**TASK TO CARRY OUT:** Rewrite the lines of every item, swapping "8月29日" for "9月30日" and keeping everything else the same. Leave out the pictures.

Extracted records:
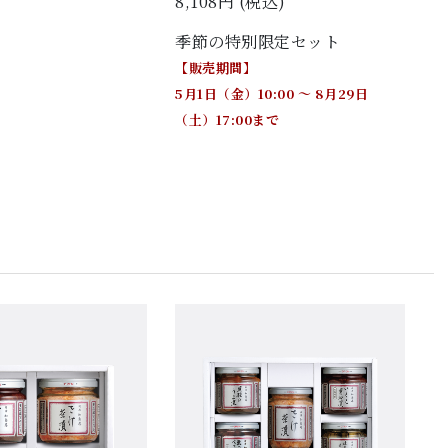
8,108円 (税込)
季節の特別限定セット
【販売期間】
5月1日（金）10:00 ～ 8月29日
（土）17:00まで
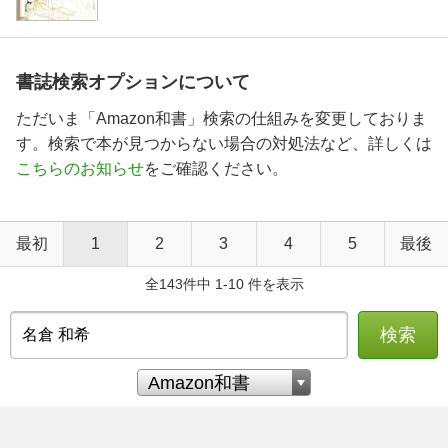
書誌検索オプションについて
ただいま「Amazon和書」検索の仕組みを変更しておりま
す。検索で本が見つからない場合の対処法など、詳しくは
こちらのお知らせ
をご確認ください。
最初
1
2
3
4
5
最後
全143件中 1-10 件を表示
検索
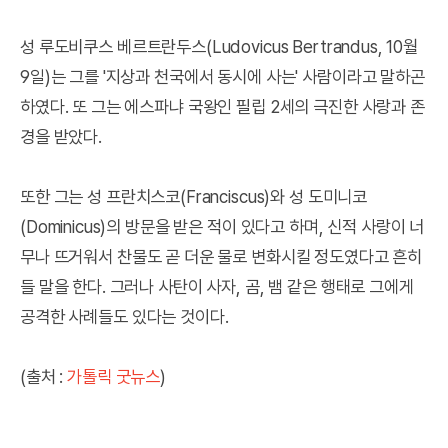
성 루도비쿠스 베르트란두스(Ludovicus Bertrandus, 10월
9일)는 그를 '지상과 천국에서 동시에 사는' 사람이라고 말하곤
하였다. 또 그는 에스파냐 국왕인 필립 2세의 극진한 사랑과 존
경을 받았다.
또한 그는 성 프란치스코(Franciscus)와 성 도미니코
(Dominicus)의 방문을 받은 적이 있다고 하며, 신적 사랑이 너
무나 뜨거워서 찬물도 곧 더운 물로 변화시킬 정도였다고 흔히
들 말을 한다. 그러나 사탄이 사자, 곰, 뱀 같은 행태로 그에게
공격한 사례들도 있다는 것이다.
(출처 :
가톨릭 굿뉴스
)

**ANSWER BOX:**
8,108円 (税込)
季節の特別限定セット
【販売期間】
5月1日（金）10:00 ～ 9月30日
（土）17:00まで
書誌検索オプションについて
ただいま「Amazon和書」検索の仕組みを変更しておりま
す。検索で本が見つからない場合の対処法など、詳しくは
こちらのお知らせ
をご確認ください。
最初
1
2
3
4
5
最後
全143件中 1-10 件を表示
検索
성 루도비쿠스 베르트란두스(Ludovicus Bertrandus, 10월
9일)는 그를 '지상과 천국에서 동시에 사는' 사람이라고 말하곤
하였다. 또 그는 에스파냐 국왕인 필립 2세의 극진한 사랑과 존
경을 받았다.
또한 그는 성 프란치스코(Franciscus)와 성 도미니코
(Dominicus)의 방문을 받은 적이 있다고 하며, 신적 사랑이 너
무나 뜨거워서 찬물도 곧 더운 물로 변화시킬 정도였다고 흔히
들 말을 한다. 그러나 사탄이 사자, 곰, 뱀 같은 행태로 그에게
공격한 사례들도 있다는 것이다.
(출처 :
가톨릭 굿뉴스
)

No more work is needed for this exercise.